Each entry below should appear again exactly as written, without pictures.

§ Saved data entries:
......
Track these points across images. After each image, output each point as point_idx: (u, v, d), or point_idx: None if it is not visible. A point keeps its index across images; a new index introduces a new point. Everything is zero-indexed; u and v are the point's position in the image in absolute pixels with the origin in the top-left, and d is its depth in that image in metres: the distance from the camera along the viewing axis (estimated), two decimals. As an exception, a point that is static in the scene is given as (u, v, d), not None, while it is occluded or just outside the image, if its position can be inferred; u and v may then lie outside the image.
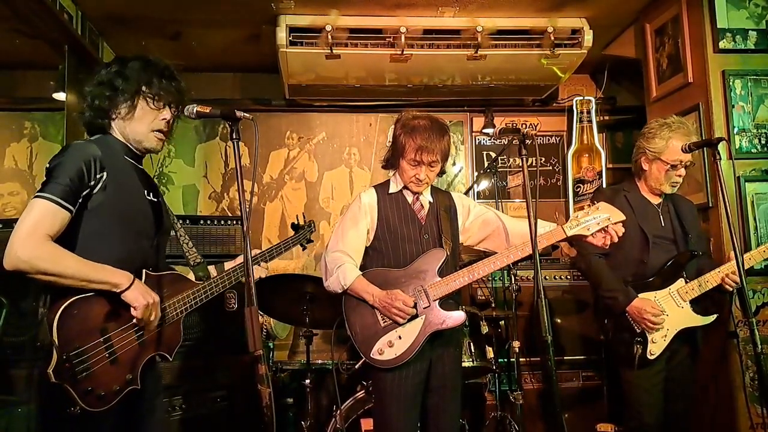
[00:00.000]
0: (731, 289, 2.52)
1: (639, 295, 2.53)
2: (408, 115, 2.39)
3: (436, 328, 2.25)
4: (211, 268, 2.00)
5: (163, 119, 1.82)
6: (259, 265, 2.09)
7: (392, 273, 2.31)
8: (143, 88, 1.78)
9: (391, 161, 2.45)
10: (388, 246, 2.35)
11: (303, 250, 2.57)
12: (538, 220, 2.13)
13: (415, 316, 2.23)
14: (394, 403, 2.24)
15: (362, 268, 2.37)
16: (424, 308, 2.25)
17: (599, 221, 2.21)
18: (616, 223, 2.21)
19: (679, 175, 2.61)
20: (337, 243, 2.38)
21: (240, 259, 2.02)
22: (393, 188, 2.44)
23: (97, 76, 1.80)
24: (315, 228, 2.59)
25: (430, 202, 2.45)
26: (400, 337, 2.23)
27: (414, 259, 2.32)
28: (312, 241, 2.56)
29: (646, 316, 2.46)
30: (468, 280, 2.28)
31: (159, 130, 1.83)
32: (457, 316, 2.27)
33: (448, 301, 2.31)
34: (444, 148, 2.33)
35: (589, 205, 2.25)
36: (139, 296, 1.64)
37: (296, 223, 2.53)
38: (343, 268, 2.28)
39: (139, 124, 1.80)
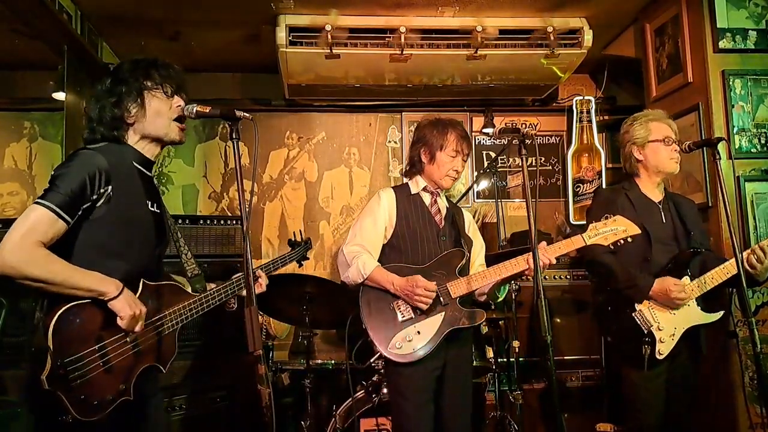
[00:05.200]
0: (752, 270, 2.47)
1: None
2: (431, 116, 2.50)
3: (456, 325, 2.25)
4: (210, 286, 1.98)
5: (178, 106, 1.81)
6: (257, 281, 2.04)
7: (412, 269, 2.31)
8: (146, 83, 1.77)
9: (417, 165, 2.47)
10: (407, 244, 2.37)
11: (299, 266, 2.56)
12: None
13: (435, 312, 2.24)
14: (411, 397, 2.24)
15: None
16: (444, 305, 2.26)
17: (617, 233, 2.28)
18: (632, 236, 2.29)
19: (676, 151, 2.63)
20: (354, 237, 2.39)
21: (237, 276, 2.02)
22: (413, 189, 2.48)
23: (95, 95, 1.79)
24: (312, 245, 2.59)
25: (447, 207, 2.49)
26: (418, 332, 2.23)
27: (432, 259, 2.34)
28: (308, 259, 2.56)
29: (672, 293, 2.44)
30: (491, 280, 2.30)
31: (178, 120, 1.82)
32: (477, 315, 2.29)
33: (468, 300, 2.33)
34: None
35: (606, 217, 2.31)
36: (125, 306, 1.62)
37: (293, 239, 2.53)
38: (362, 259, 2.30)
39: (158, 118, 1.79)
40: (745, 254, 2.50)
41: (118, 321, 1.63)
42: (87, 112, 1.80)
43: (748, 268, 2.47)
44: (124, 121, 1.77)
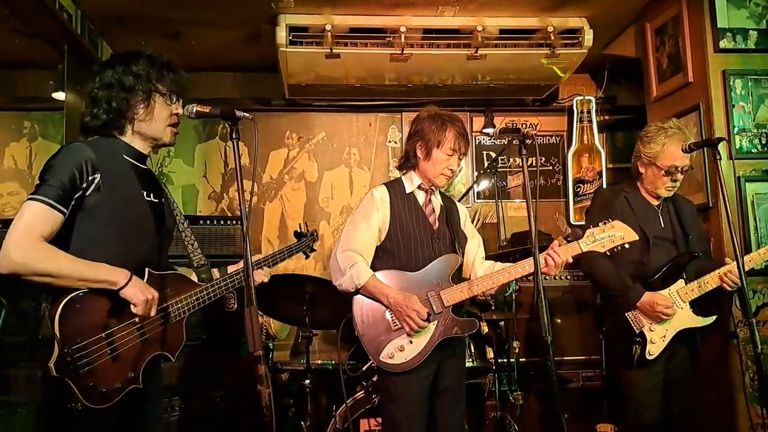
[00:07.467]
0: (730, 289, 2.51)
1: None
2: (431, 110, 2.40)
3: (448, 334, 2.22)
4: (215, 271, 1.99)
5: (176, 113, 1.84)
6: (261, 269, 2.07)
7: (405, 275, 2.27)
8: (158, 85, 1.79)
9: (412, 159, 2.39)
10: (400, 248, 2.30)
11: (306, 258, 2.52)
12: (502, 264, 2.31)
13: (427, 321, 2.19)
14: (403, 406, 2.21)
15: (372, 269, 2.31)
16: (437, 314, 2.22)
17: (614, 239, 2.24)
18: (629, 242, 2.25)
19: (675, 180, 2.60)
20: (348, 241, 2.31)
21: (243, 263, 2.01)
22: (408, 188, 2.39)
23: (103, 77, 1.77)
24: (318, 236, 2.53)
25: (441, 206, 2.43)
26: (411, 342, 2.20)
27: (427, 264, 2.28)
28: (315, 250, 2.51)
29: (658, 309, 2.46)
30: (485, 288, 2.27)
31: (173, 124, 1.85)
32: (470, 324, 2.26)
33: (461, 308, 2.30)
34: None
......
§ Solution:
Track these points across images. After each image, output each point as point_idx: (u, v, d), or point_idx: None if it is not visible. A point keeps its index across images; a new index introduces a new point. Everything is zero-indexed; u and v are the point's position in the image in absolute pixels with the origin in the top-left, and d is its depth in that image in metres: the distance from the camera along the viewing axis (estimated), two decimals. As an exception, a point that is static in the scene is given as (u, v, d), not None, while it is occluded or just outside the image, if its position can be inferred; u and v may then lie outside the image.
[00:00.000]
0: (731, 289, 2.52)
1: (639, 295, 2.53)
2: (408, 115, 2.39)
3: (436, 328, 2.25)
4: (211, 268, 2.00)
5: (163, 119, 1.82)
6: (259, 265, 2.09)
7: (392, 273, 2.31)
8: (143, 88, 1.78)
9: (391, 161, 2.45)
10: (388, 246, 2.35)
11: (303, 250, 2.57)
12: (538, 220, 2.13)
13: (415, 316, 2.23)
14: (394, 403, 2.24)
15: (362, 268, 2.37)
16: (424, 308, 2.25)
17: (599, 221, 2.21)
18: (616, 223, 2.21)
19: (679, 175, 2.61)
20: (337, 243, 2.38)
21: (240, 259, 2.02)
22: (393, 188, 2.44)
23: (97, 76, 1.80)
24: (315, 228, 2.59)
25: (430, 202, 2.45)
26: (400, 337, 2.23)
27: (414, 259, 2.32)
28: (312, 241, 2.56)
29: (646, 316, 2.46)
30: (468, 280, 2.28)
31: (159, 130, 1.83)
32: (457, 316, 2.27)
33: (448, 301, 2.31)
34: (444, 148, 2.33)
35: (589, 205, 2.25)
36: (139, 296, 1.64)
37: (296, 223, 2.53)
38: (343, 268, 2.28)
39: (139, 124, 1.80)
[00:05.200]
0: (752, 270, 2.47)
1: None
2: (431, 116, 2.50)
3: (456, 325, 2.25)
4: (210, 286, 1.98)
5: (178, 106, 1.81)
6: (257, 281, 2.04)
7: (412, 269, 2.31)
8: (146, 83, 1.77)
9: (417, 165, 2.47)
10: (407, 244, 2.37)
11: (299, 266, 2.56)
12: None
13: (435, 312, 2.24)
14: (411, 397, 2.24)
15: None
16: (444, 305, 2.26)
17: (617, 233, 2.28)
18: (632, 236, 2.29)
19: (676, 151, 2.63)
20: (354, 237, 2.39)
21: (237, 276, 2.02)
22: (413, 189, 2.48)
23: (95, 95, 1.79)
24: (312, 245, 2.59)
25: (447, 207, 2.49)
26: (418, 332, 2.23)
27: (432, 259, 2.34)
28: (308, 259, 2.56)
29: (672, 293, 2.44)
30: (491, 280, 2.30)
31: (178, 120, 1.82)
32: (477, 315, 2.29)
33: (468, 300, 2.33)
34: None
35: (606, 217, 2.31)
36: (125, 306, 1.62)
37: (293, 239, 2.53)
38: (362, 259, 2.30)
39: (158, 118, 1.79)
40: (745, 254, 2.50)
41: (118, 321, 1.63)
42: (87, 112, 1.80)
43: (748, 268, 2.47)
44: (124, 121, 1.77)
[00:07.467]
0: (730, 289, 2.51)
1: None
2: (431, 110, 2.40)
3: (448, 334, 2.22)
4: (215, 271, 1.99)
5: (176, 113, 1.84)
6: (261, 269, 2.07)
7: (405, 275, 2.27)
8: (158, 85, 1.79)
9: (412, 159, 2.39)
10: (400, 248, 2.30)
11: (306, 258, 2.52)
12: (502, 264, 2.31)
13: (427, 321, 2.19)
14: (403, 406, 2.21)
15: (372, 269, 2.31)
16: (437, 314, 2.22)
17: (614, 239, 2.24)
18: (629, 242, 2.25)
19: (675, 180, 2.60)
20: (348, 241, 2.31)
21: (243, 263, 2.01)
22: (408, 188, 2.39)
23: (103, 77, 1.77)
24: (318, 236, 2.53)
25: (441, 206, 2.43)
26: (411, 342, 2.20)
27: (427, 264, 2.28)
28: (315, 250, 2.51)
29: (658, 309, 2.46)
30: (485, 288, 2.27)
31: (173, 124, 1.85)
32: (470, 324, 2.26)
33: (461, 308, 2.30)
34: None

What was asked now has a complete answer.